Directions for this task>
If a line of the data below holds the string "Sorted", copy it.

Records supplied>

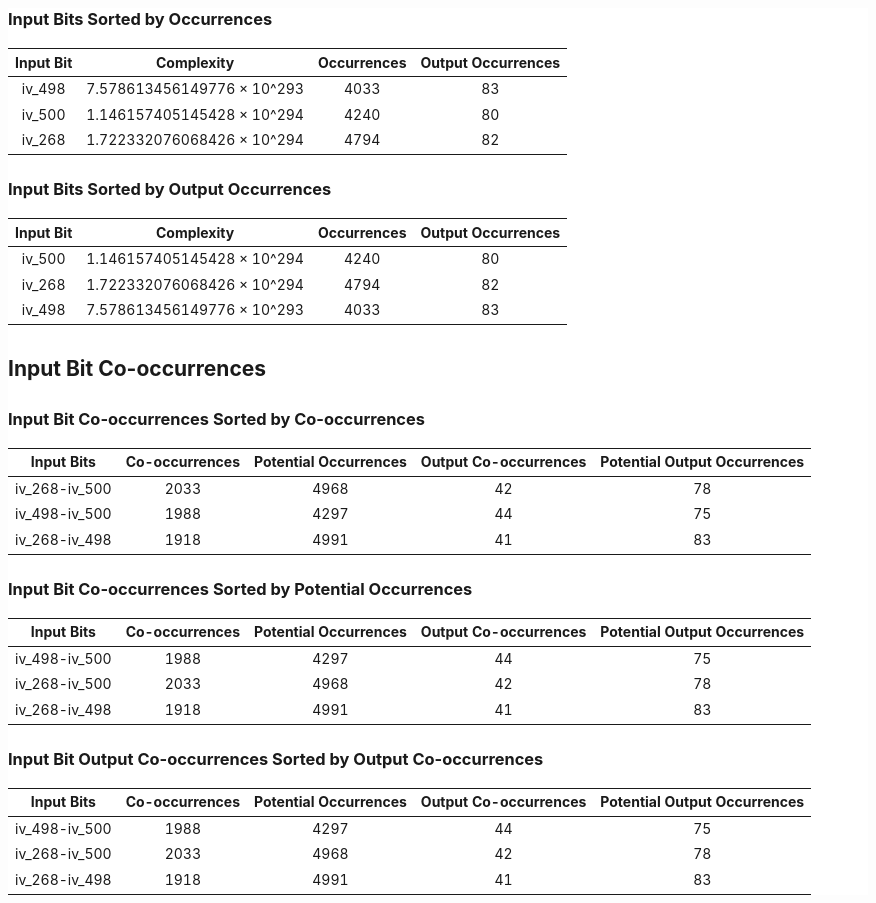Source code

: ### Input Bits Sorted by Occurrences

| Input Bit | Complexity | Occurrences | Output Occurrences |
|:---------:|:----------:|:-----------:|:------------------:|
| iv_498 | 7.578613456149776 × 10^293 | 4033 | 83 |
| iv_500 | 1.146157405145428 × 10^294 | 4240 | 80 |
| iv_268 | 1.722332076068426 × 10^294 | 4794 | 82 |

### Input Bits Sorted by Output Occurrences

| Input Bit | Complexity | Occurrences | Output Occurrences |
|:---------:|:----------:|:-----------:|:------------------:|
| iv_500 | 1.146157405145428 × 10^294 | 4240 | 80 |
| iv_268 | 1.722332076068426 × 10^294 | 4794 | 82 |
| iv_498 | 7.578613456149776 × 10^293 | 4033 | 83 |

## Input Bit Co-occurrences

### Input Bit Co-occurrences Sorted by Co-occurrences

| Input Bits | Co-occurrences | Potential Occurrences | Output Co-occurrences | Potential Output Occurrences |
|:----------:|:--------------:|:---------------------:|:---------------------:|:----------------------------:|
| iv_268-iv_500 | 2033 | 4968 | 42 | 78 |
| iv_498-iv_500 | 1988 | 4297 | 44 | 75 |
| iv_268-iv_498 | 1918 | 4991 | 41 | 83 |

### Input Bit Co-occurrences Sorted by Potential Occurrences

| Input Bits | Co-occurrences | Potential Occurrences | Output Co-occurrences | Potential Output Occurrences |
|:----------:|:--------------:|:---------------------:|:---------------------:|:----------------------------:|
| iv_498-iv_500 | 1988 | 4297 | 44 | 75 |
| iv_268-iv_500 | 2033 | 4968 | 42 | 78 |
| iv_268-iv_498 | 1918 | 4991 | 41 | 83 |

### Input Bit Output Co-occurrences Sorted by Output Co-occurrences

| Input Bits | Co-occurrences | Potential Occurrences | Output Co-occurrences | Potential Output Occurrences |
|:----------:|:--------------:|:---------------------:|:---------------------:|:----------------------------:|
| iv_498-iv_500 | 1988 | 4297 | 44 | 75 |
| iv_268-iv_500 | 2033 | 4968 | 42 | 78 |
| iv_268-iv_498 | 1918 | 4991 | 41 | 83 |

Solution to the problem>
: ### Input Bits Sorted by Occurrences
### Input Bits Sorted by Output Occurrences
### Input Bit Co-occurrences Sorted by Co-occurrences
### Input Bit Co-occurrences Sorted by Potential Occurrences
### Input Bit Output Co-occurrences Sorted by Output Co-occurrences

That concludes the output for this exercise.